BEGIN
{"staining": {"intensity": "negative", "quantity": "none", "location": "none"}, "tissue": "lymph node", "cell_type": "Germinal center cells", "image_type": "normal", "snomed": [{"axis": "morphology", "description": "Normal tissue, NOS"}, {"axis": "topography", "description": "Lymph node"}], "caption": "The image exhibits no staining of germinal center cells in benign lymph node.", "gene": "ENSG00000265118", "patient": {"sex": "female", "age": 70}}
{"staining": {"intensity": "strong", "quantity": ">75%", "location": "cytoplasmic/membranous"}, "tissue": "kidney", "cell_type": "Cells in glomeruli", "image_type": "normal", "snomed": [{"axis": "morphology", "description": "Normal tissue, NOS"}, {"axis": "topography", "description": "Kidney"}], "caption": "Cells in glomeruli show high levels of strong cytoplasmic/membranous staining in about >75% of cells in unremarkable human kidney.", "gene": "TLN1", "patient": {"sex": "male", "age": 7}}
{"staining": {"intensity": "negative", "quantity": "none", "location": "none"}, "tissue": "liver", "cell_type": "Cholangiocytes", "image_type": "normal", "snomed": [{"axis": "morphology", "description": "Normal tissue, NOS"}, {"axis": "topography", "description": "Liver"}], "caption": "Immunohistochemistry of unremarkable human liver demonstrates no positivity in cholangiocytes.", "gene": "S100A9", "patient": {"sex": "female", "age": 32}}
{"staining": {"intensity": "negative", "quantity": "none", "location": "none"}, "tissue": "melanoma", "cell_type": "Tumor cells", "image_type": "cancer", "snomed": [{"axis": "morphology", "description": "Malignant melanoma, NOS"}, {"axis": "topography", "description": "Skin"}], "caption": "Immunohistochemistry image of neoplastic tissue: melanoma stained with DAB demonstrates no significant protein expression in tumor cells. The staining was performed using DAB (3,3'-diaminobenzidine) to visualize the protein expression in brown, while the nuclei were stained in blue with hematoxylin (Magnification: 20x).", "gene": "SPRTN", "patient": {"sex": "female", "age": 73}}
END
** GOAL OF THE EXERCISE **
Start at the first line of the material and write everything out exactly.

** YOUR RESPONSE **
{"staining": {"intensity": "negative", "quantity": "none", "location": "none"}, "tissue": "lymph node", "cell_type": "Germinal center cells", "image_type": "normal", "snomed": [{"axis": "morphology", "description": "Normal tissue, NOS"}, {"axis": "topography", "description": "Lymph node"}], "caption": "The image exhibits no staining of germinal center cells in benign lymph node.", "gene": "ENSG00000265118", "patient": {"sex": "female", "age": 70}}
{"staining": {"intensity": "strong", "quantity": ">75%", "location": "cytoplasmic/membranous"}, "tissue": "kidney", "cell_type": "Cells in glomeruli", "image_type": "normal", "snomed": [{"axis": "morphology", "description": "Normal tissue, NOS"}, {"axis": "topography", "description": "Kidney"}], "caption": "Cells in glomeruli show high levels of strong cytoplasmic/membranous staining in about >75% of cells in unremarkable human kidney.", "gene": "TLN1", "patient": {"sex": "male", "age": 7}}
{"staining": {"intensity": "negative", "quantity": "none", "location": "none"}, "tissue": "liver", "cell_type": "Cholangiocytes", "image_type": "normal", "snomed": [{"axis": "morphology", "description": "Normal tissue, NOS"}, {"axis": "topography", "description": "Liver"}], "caption": "Immunohistochemistry of unremarkable human liver demonstrates no positivity in cholangiocytes.", "gene": "S100A9", "patient": {"sex": "female", "age": 32}}
{"staining": {"intensity": "negative", "quantity": "none", "location": "none"}, "tissue": "melanoma", "cell_type": "Tumor cells", "image_type": "cancer", "snomed": [{"axis": "morphology", "description": "Malignant melanoma, NOS"}, {"axis": "topography", "description": "Skin"}], "caption": "Immunohistochemistry image of neoplastic tissue: melanoma stained with DAB demonstrates no significant protein expression in tumor cells. The staining was performed using DAB (3,3'-diaminobenzidine) to visualize the protein expression in brown, while the nuclei were stained in blue with hematoxylin (Magnification: 20x).", "gene": "SPRTN", "patient": {"sex": "female", "age": 73}}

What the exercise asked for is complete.